Tuesday, March 23, 2010

Foil-Pack Chicken and Mushroom Dinner

I love to go camping and make foil dinners. Well, why not try foil dinners with other ingredients? I got this recipe from the Kraft Food and Family magazine. My husband loves this recipe. He's usually not a big fan of stuffing mix but it works really well in this dish.
6 boneless skinless chicken breasts
1 (6 oz) package chicken stuffing mix (generic brand is fine)
1 3/4 cups water, divided
6 slices of ham, chopped
1 cup frozen peas
1 cup sliced fresh mushrooms
1 can cream of mushroom soup

Mix stuffing mix with 1 1/2 cups of the water. Let stand for a few minutes until water is absorbed. Lay out 6 sheets of aluminum foil. Divide the stuffing mix among the foil. Layer chicken, ham, mushrooms, and peas on top of stuffing, dividing evenly. Mix soup with remaining 1/4 cup of water; pour equal amounts over each pack.

Bring up foil sides. Double fold top and ends to seal pack, leaving room for heat circulation inside.
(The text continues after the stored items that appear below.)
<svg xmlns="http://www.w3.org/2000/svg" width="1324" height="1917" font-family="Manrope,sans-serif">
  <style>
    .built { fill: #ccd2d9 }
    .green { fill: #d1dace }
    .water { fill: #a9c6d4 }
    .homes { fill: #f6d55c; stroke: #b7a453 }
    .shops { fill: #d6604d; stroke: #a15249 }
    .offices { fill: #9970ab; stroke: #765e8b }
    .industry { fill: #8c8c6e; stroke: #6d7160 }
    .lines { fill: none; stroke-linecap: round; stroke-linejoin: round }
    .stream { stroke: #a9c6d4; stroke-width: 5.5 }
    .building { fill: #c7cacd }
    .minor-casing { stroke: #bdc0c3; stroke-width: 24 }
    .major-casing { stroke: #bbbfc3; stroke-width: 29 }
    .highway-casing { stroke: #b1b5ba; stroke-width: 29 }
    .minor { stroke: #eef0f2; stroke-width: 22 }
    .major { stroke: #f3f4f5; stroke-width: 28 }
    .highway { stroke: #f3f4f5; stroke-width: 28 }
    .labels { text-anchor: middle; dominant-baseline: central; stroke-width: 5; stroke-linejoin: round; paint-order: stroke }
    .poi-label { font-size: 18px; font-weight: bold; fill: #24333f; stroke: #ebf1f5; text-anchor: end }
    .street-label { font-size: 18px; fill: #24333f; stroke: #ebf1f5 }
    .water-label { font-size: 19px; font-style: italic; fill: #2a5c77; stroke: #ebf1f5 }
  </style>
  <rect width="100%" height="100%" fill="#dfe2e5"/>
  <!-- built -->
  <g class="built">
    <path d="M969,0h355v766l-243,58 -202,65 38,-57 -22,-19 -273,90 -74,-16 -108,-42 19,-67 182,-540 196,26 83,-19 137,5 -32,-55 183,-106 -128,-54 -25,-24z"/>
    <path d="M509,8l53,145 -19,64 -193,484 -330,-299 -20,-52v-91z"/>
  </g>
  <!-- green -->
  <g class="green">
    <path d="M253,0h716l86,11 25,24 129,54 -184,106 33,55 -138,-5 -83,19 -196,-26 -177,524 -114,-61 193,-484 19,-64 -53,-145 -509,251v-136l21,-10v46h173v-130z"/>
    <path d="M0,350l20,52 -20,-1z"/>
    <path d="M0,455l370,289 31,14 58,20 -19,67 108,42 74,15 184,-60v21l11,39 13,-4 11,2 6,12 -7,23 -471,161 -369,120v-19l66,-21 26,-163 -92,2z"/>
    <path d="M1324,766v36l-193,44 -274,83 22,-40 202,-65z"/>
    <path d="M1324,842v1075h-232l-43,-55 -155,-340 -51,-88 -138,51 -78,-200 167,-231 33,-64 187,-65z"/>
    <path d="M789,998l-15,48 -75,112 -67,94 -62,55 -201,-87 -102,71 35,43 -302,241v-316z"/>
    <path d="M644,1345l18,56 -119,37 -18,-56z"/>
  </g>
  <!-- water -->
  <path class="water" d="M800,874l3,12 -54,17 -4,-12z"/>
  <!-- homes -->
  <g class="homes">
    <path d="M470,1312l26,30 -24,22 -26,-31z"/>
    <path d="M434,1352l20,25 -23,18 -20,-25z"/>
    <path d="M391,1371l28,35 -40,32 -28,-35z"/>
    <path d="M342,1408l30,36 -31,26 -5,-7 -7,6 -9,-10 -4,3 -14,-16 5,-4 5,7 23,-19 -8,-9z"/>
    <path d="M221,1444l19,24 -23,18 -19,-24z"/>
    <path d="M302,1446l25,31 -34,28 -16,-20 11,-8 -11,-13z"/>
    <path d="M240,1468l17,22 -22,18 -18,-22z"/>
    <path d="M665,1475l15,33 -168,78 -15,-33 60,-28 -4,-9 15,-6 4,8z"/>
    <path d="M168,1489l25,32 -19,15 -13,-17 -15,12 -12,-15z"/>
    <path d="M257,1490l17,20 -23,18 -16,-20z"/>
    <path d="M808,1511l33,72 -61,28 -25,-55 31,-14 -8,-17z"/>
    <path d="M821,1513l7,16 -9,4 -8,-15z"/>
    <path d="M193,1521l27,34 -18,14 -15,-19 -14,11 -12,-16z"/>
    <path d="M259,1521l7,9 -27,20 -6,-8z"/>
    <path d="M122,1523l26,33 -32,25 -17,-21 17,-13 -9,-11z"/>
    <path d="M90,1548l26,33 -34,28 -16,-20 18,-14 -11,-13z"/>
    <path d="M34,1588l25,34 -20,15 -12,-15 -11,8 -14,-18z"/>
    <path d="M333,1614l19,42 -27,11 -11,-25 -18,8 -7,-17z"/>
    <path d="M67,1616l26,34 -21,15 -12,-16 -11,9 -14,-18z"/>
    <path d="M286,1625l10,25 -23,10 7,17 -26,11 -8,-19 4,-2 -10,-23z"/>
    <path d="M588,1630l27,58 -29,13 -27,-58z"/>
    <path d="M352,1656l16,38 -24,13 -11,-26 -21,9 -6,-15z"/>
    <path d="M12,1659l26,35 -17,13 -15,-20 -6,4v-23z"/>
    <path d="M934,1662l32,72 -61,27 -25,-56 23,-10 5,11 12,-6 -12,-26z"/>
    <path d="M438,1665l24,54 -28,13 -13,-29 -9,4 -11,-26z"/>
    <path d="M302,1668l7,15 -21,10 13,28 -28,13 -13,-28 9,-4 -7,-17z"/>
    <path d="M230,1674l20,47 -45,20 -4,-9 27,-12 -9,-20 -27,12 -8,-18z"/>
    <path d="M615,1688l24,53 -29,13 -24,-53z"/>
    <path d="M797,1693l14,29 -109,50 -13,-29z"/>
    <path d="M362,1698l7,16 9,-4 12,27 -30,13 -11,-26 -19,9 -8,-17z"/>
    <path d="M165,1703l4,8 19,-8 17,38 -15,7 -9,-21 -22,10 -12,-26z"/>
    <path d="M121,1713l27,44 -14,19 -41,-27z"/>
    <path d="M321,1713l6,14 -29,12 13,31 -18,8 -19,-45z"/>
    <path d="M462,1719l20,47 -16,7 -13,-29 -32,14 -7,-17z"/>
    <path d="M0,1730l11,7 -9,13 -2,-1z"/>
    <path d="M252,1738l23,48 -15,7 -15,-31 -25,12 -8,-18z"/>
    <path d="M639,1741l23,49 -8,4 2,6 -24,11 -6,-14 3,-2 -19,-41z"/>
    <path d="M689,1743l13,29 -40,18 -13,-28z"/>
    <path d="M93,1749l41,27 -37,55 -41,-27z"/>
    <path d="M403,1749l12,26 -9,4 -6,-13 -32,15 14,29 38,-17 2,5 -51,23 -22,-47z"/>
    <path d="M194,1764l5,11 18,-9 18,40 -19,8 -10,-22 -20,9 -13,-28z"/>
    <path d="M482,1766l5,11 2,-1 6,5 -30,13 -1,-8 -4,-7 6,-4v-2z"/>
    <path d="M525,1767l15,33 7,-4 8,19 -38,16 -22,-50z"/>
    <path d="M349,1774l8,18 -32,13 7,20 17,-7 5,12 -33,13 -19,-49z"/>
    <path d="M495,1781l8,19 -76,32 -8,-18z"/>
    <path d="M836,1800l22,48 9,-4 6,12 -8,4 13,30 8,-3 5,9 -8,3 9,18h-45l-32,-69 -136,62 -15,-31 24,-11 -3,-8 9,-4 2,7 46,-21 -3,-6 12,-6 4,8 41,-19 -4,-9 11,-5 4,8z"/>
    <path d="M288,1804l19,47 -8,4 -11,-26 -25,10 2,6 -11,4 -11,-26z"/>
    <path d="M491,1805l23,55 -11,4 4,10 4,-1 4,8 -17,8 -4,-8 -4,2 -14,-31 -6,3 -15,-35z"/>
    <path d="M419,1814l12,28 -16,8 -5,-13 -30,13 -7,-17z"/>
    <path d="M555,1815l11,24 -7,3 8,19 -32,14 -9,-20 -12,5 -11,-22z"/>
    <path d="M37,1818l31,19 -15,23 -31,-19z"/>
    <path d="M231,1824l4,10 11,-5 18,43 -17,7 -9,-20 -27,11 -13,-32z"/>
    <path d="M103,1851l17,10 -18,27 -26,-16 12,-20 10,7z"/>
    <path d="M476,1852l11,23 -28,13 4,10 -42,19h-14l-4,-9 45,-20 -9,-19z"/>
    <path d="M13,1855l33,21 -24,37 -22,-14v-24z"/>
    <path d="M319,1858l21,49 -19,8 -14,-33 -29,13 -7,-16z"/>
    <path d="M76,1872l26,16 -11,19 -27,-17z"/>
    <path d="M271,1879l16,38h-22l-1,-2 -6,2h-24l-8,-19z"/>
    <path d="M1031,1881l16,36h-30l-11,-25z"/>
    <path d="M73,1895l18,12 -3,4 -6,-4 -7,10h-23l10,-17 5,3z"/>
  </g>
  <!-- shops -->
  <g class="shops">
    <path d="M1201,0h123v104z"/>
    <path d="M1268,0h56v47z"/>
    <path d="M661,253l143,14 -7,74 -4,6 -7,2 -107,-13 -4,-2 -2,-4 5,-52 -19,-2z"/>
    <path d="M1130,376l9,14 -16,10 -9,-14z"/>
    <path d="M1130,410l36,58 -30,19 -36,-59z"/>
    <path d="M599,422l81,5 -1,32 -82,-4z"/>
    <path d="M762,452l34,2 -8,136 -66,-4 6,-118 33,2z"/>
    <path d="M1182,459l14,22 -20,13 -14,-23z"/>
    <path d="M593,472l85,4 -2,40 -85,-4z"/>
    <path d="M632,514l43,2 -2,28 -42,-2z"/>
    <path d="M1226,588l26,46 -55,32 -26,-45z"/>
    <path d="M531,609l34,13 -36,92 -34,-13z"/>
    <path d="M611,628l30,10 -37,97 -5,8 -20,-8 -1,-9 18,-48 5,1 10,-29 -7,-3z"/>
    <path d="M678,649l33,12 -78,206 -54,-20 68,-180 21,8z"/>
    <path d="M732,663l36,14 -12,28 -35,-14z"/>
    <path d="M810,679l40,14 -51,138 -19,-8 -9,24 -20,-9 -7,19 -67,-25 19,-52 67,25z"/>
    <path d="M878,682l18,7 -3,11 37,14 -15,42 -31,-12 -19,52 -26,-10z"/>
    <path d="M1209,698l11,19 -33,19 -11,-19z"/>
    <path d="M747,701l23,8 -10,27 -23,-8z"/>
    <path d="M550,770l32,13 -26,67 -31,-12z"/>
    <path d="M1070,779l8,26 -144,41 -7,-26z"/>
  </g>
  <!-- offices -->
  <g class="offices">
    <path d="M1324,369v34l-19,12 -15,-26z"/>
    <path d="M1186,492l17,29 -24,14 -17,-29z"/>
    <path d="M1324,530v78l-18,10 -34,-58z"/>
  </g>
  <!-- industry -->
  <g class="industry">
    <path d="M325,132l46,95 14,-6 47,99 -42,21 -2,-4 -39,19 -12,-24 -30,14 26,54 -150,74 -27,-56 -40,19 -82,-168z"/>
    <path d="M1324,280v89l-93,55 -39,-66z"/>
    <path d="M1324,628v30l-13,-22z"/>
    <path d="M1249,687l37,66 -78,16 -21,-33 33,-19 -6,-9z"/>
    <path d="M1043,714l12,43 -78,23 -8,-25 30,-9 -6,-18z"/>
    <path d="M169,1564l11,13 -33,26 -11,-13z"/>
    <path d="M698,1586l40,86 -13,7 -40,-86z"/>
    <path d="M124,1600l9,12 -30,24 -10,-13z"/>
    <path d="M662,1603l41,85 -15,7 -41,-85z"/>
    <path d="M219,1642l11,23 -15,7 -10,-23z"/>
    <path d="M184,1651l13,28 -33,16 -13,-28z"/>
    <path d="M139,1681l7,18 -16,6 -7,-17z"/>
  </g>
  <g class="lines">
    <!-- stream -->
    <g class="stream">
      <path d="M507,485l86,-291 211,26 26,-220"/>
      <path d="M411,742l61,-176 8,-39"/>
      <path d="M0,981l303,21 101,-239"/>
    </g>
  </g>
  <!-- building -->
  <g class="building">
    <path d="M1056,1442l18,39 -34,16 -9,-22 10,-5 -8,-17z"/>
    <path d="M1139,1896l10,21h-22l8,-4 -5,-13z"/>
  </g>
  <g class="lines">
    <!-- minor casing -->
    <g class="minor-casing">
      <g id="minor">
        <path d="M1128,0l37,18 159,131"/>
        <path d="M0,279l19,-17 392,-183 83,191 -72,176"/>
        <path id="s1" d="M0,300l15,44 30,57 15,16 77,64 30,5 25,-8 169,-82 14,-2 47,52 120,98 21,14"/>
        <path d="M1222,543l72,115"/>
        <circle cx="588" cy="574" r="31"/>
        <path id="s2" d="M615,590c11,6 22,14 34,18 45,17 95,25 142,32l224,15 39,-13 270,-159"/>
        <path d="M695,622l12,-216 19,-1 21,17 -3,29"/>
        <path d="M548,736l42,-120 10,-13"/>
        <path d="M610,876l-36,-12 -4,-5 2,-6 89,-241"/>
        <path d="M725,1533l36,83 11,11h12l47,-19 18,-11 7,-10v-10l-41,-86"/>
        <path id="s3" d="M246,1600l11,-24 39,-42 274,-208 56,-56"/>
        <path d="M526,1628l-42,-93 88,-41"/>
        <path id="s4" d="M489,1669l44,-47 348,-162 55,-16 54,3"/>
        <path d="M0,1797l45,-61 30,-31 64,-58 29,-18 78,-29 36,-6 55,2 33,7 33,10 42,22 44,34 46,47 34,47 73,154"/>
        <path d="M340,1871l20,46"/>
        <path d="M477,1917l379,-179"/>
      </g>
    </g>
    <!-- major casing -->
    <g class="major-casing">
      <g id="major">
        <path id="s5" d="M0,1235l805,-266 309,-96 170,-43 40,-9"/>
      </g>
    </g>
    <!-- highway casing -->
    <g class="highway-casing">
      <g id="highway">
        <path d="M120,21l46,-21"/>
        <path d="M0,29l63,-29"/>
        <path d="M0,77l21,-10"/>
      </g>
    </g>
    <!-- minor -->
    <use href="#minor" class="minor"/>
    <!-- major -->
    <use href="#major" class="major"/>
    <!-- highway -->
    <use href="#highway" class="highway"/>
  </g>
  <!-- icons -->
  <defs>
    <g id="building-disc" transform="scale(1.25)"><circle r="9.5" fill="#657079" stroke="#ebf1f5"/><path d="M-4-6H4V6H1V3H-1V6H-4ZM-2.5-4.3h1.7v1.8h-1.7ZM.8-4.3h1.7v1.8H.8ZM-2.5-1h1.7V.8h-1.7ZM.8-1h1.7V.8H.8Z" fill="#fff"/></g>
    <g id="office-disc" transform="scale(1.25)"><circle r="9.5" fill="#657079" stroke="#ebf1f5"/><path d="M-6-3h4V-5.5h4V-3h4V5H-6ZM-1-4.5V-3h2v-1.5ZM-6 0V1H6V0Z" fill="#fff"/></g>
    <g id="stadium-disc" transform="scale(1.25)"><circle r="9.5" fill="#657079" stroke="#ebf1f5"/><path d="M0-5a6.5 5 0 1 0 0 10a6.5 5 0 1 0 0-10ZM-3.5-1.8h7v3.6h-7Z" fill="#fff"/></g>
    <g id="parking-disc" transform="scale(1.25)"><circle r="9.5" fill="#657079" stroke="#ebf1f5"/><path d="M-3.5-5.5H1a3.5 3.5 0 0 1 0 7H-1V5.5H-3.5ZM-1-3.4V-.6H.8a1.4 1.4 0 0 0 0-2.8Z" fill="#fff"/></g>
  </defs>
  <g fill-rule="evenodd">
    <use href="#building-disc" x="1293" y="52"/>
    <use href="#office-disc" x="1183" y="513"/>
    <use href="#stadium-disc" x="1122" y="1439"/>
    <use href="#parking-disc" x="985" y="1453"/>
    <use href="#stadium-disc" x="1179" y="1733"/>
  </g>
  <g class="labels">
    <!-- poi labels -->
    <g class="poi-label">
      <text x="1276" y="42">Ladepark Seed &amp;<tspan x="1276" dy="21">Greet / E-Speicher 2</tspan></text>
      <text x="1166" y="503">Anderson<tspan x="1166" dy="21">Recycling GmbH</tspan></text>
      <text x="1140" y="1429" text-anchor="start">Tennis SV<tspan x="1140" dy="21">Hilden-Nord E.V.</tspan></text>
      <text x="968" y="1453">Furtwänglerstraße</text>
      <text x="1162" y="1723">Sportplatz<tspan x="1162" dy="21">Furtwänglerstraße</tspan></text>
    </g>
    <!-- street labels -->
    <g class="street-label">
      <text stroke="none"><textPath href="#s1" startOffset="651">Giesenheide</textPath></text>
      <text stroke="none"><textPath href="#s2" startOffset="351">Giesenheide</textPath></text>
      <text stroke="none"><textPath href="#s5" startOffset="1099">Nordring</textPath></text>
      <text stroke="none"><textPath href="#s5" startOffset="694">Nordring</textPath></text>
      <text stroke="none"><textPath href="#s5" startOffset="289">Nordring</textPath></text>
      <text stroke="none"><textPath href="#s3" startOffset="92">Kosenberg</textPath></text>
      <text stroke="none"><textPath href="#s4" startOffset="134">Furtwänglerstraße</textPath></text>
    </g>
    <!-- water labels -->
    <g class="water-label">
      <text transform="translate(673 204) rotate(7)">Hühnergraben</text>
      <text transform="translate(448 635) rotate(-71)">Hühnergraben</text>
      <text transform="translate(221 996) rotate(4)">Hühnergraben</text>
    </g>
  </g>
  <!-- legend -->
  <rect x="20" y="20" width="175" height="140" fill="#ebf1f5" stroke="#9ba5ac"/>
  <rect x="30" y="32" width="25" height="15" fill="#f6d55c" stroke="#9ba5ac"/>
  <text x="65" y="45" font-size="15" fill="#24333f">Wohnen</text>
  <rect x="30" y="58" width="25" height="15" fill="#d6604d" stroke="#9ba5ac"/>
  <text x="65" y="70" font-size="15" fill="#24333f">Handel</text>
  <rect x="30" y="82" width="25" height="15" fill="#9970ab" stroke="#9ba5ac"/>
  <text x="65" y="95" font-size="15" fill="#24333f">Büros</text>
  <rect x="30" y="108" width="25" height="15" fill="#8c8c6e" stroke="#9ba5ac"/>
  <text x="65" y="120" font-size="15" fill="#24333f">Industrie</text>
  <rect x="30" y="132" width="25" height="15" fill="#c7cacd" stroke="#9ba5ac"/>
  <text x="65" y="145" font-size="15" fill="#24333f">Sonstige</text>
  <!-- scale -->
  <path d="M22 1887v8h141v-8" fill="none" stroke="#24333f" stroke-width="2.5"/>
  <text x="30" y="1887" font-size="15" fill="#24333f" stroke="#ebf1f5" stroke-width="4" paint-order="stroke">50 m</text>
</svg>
Complete all foil packs and place on a cookie sheet. Bake at 400 for 35 minutes or until chicken is cooked through. Remove from oven and let stand 5 minutes. Cut slits into foil to release steam before opening.

1 comment:

Janalyn and Rob said...

I've done meals like this with chicken, sliced potatoes, carrots and onions with a bit of sauce and Rob loves it. I like it because the foil makes for a super easy clean up!